Requirement — Go through the entries below and retype them exactly, omitting each picture.

[Dataset entries]
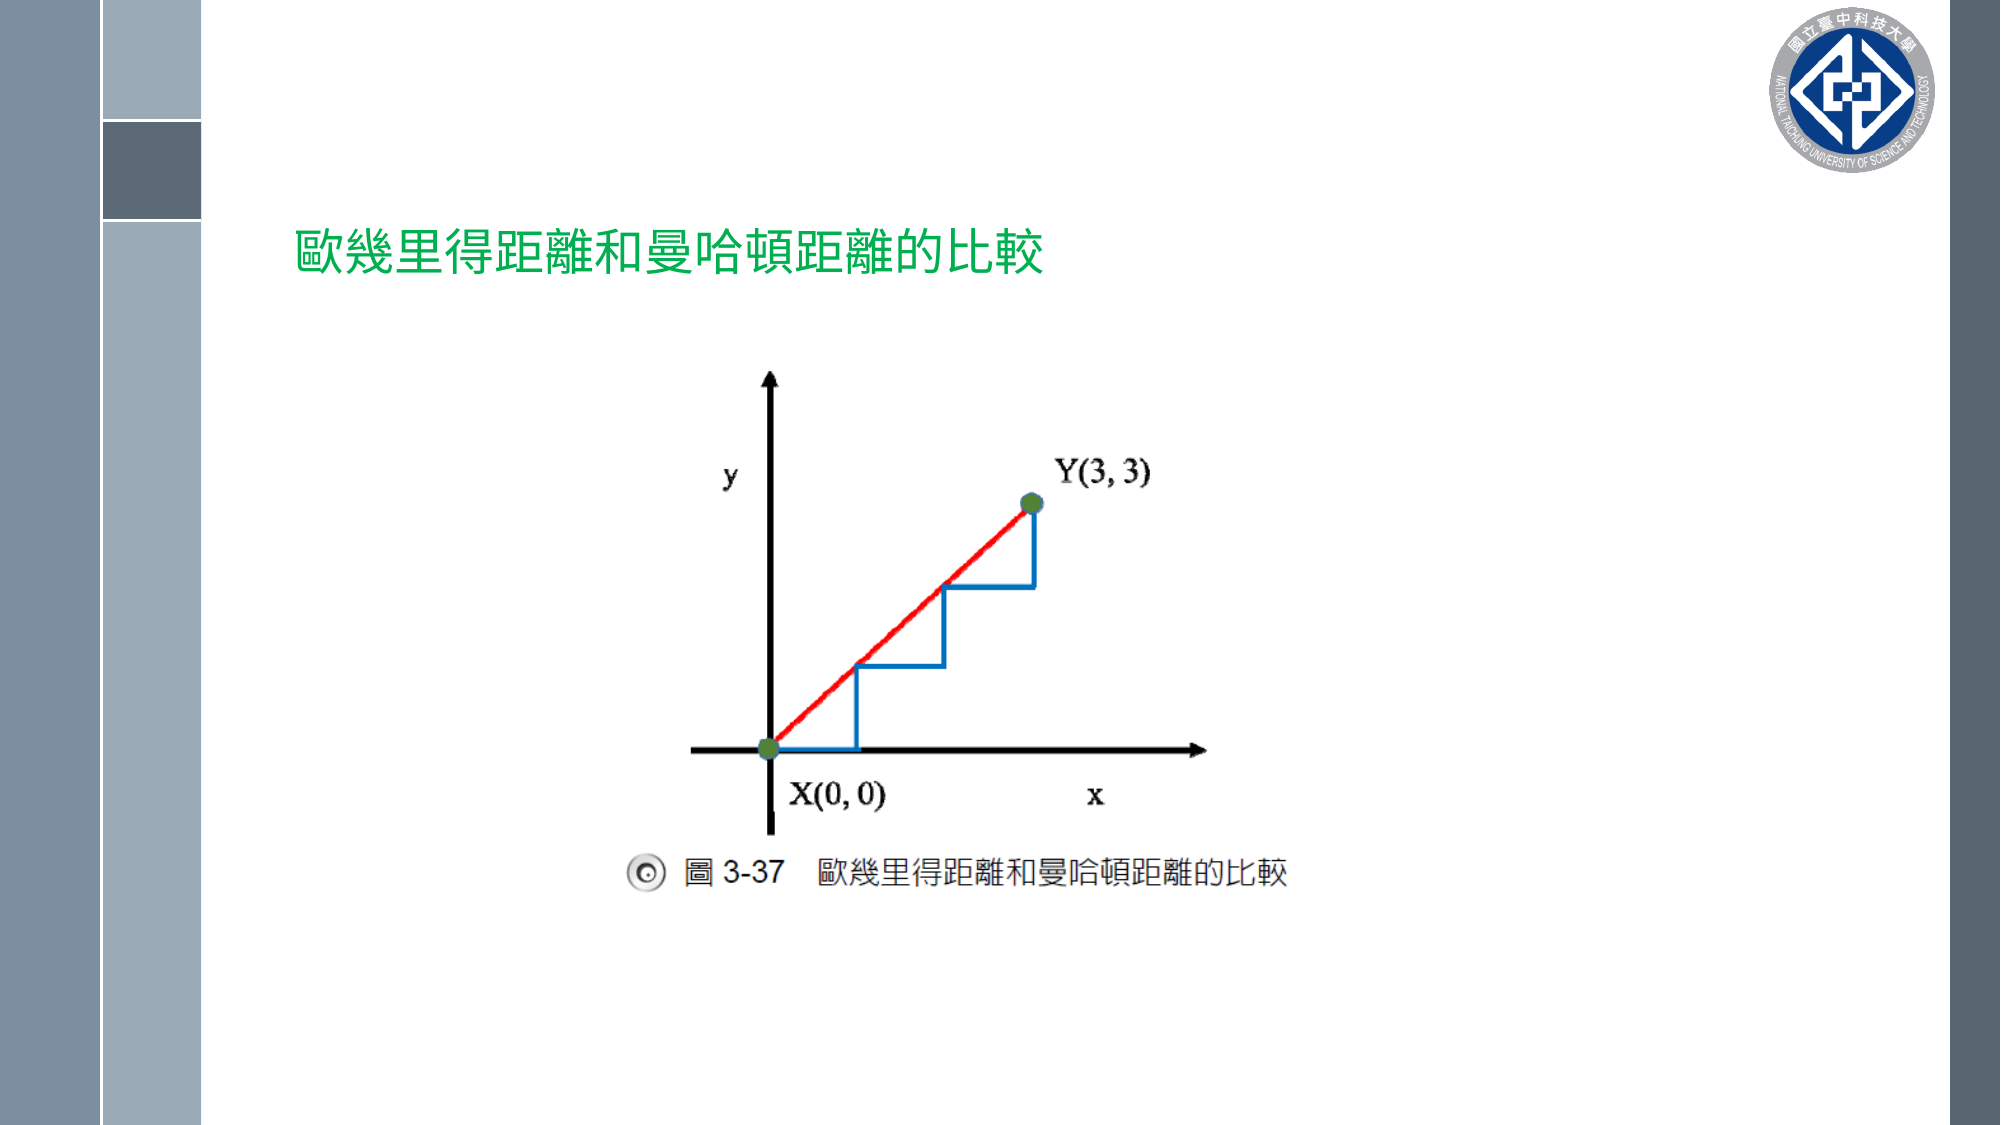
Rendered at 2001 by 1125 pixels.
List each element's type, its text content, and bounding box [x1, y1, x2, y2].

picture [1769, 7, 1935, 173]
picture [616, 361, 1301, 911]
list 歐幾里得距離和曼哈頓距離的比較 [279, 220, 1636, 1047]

Response —
Rendered at 2001 by 1125 pixels.
List each element's type, its text content, and bounding box [x1, y1, x2, y2].

picture [1769, 7, 1935, 173]
picture [616, 361, 1301, 911]
list 歐幾里得距離和曼哈頓距離的比較 [279, 220, 1636, 1047]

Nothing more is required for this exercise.